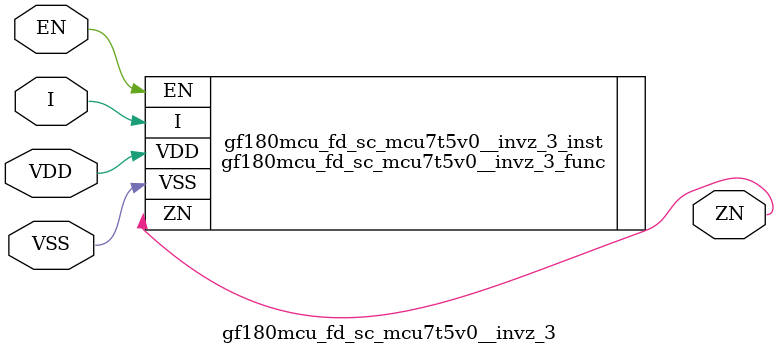
<source format=v>

module gf180mcu_fd_sc_mcu7t5v0__invz_3( EN, I, ZN, VDD, VSS );
input EN, I;
inout VDD, VSS;
output ZN;

   `ifdef FUNCTIONAL  //  functional //

	gf180mcu_fd_sc_mcu7t5v0__invz_3_func gf180mcu_fd_sc_mcu7t5v0__invz_3_behav_inst(.EN(EN),.I(I),.ZN(ZN),.VDD(VDD),.VSS(VSS));

   `else

	gf180mcu_fd_sc_mcu7t5v0__invz_3_func gf180mcu_fd_sc_mcu7t5v0__invz_3_inst(.EN(EN),.I(I),.ZN(ZN),.VDD(VDD),.VSS(VSS));

	// spec_gates_begin


	// spec_gates_end



   specify

	// specify_block_begin

	// comb arc EN --> ZN
	 (EN => ZN) = (1.0,1.0);

	// comb arc I --> ZN
	 (I => ZN) = (1.0,1.0);

	// specify_block_end

   endspecify

   `endif

endmodule

</source>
= = =
Assignment – Repeat, exactly and in full, all the material above except its pictures.

Solved problem –
<source format=v>

module gf180mcu_fd_sc_mcu7t5v0__invz_3( EN, I, ZN, VDD, VSS );
input EN, I;
inout VDD, VSS;
output ZN;

   `ifdef FUNCTIONAL  //  functional //

	gf180mcu_fd_sc_mcu7t5v0__invz_3_func gf180mcu_fd_sc_mcu7t5v0__invz_3_behav_inst(.EN(EN),.I(I),.ZN(ZN),.VDD(VDD),.VSS(VSS));

   `else

	gf180mcu_fd_sc_mcu7t5v0__invz_3_func gf180mcu_fd_sc_mcu7t5v0__invz_3_inst(.EN(EN),.I(I),.ZN(ZN),.VDD(VDD),.VSS(VSS));

	// spec_gates_begin


	// spec_gates_end



   specify

	// specify_block_begin

	// comb arc EN --> ZN
	 (EN => ZN) = (1.0,1.0);

	// comb arc I --> ZN
	 (I => ZN) = (1.0,1.0);

	// specify_block_end

   endspecify

   `endif

endmodule

</source>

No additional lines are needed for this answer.